13.02.2018 0:38, Ask Bj?rn Hansen wrote:
>>> I have an old Soekris system with 64MB memory that I upgraded from
10.3 to 11.1 recently. Since then it?s started hanging every few days.
>> Please show output of commands:
>>
>> grep memory /var/run/dmesg.boot
>
> real memory = 67108864 (64 MB)
> avail memory = 42098688 (40 MB)
>
> The 24MB are for the kernel? I wonder my 11.1 kernel is less
discriminating with what I compiled in...
You should be running custom kernel with absolute minimum.
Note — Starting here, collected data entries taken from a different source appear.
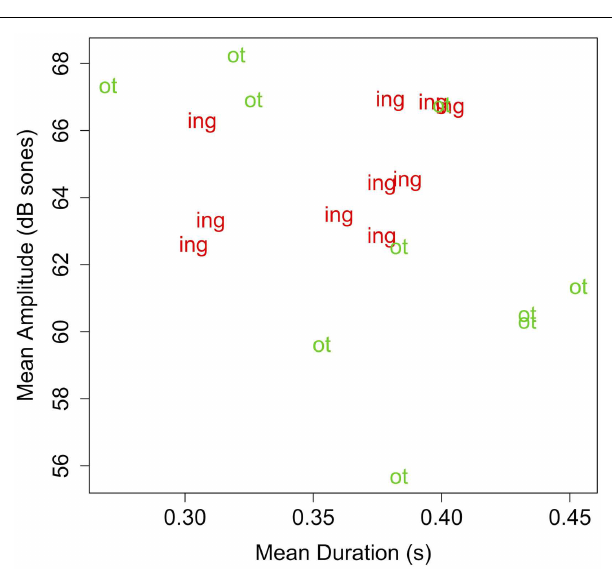
FIGURE 1 | Plot of duration (s) by amplitude (dB sones) for suffixes in Experiment 1. Each data point represents the mean of the duration and amplitude of the affix, averaged across the three tokens of a familiarization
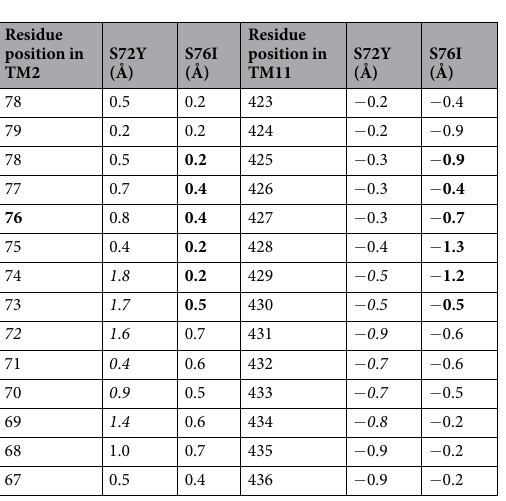
Table 1. Movement of C α atoms of TM helices 2 and 11 in GLUT5 S72Y or GLUT5 S76I relative to those in the wild-type, for the inward-facing conformation structures. Average movements for 12 residues around the mutated residues (highlighted in italics for S72Y and bold for S76I) are 2.0 Å (for S72Y) or 1.1 Å (for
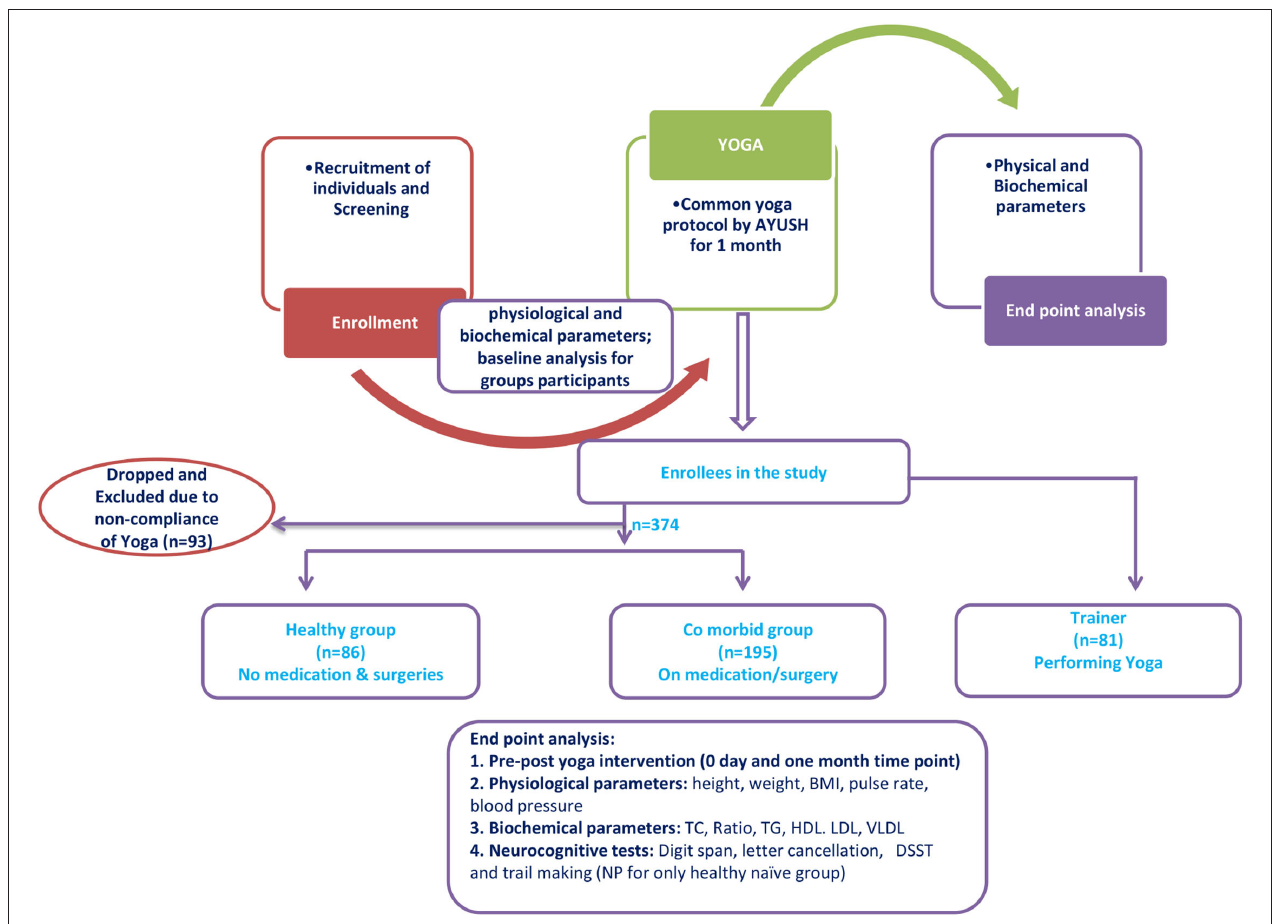
FIGURE 1 | Plan of the study in a flowchart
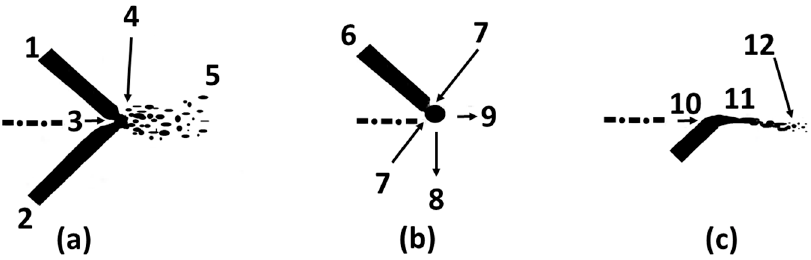
Figure 1. ( a ) Scheme of the arc spray process (ASP) principle. 1—positive wire; 2—negative wire; 3—atomizing gas direction; 4—molten material; 5—plume; ( b ) Forces acting during droplet formation on positive wire: 6—surface tension; 7—Pinch Effect; 8—droplet weight; 9—drag by the atomizing gas; ( c ) Formation of droplets on negative wire: 10—atomizing gas direction; 11—heat source or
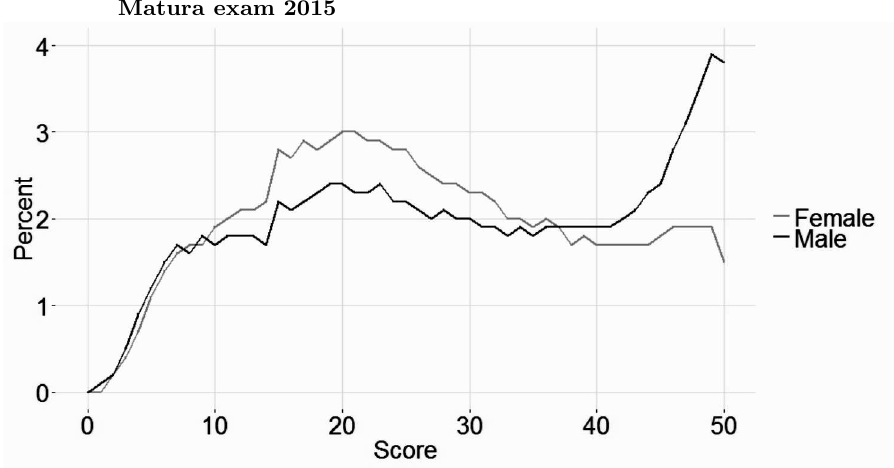
Figure 1. Percentage of males and females on given score level on basic Matura exam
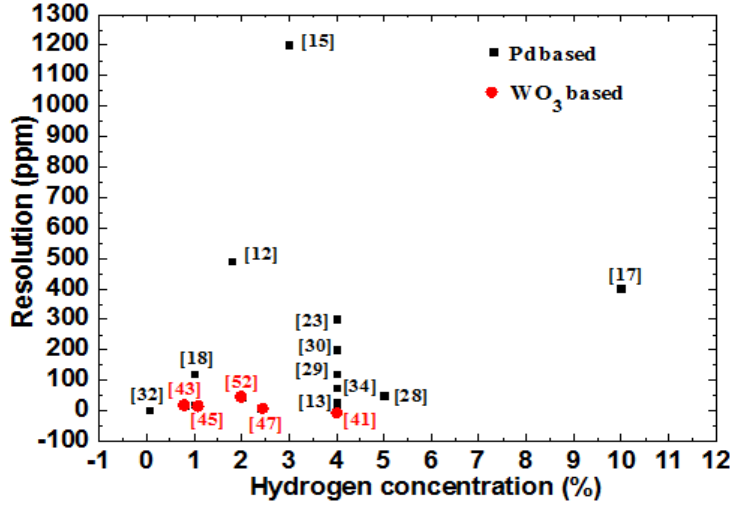
Figure 10. Comparison of the resolution of fiber grating hydrogen sensors based on Pd-based and WO 3 -based hydrogen sensitive materials .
For example, use "options NO_SWAPPING" to compile out swapping code if
your system
cannot have any swap area.
>> top -ores -d1
>
> Shortly after boot:
>
> last pid: 1008; load averages: 0.57, 0.62, 0.53 up 0+00:19:31
06:24:50
> 8 processes: 1 running, 7 sleeping
> CPU: % user, % nice, % system, % interrupt, % idle
> Mem: 9084K Active, 3644K Inact, 29M Wired, 4862K Buf, 492K Free
> Swap:
>
> PID USERNAME THR PRI NICE SIZE RES STATE TIME WCPU COMMAND
> 911 root 1 22 0 8816K 8844K select 0:39 4.20% ntpd
Your Soekris system can live without bloated ntpd, use ntpdate or try sntp
to periodically check your clock with cron, unless you need to re-distribute
NTP to your LAN.
> 959 root 1 52 0 10756K 5196K select 0:00 0.00% sshd
> 709 root 1 20 0 7300K 3224K select 0:00 0.00% devd
Stop using devd (devd_enable="NO"), Soekris system does not need it,
at all.
>> sysctl kern.ipc.nmbclusters
>
> kern.ipc.nmbclusters: 898
Way too low. You should double this at very least.
>> It would be also very useful to obtain output of "vmstat -z"
in a moment of breakage.
> ITEM SIZE LIMIT USED FREE REQ FAIL SLEEP
> audit_record: 1112, 0, 0, 0, 0, 0, 0
Remove "options AUDIT" from the kernel config unless you really use
this.
Same for every other non-mandatory kernel option including PF that may be
loaded using kernel modules.
> mbuf_packet: 256, 5745, 259, 0, 418909, 2, 0
> mbuf: 256, 5745, 263, 273, 773249, 18, 0
> mbuf_cluster: 2048, 898, 259, 131, 204839,1868, 0
This is very bad as FreeBSD TCP/IP stack just live-locks when it runs
out of mbufs/mbuf clusters. You want to eliminate mbuf* allocation failures at
any cost.
> ==================================> ~25 minutes after boot:
>
> ntp1.us.grundclock.com# vmstat -z
> ITEM SIZE LIMIT USED FREE REQ FAIL SLEEP
> mbuf_packet: 256, 5745, 128, 253, 32698, 0, 0
> mbuf: 256, 5745, 1, 263, 57270, 0, 0
> mbuf_cluster: 2048, 898, 381, 3, 726, 0, 0
This is very strange because FAIL counters should not decrease.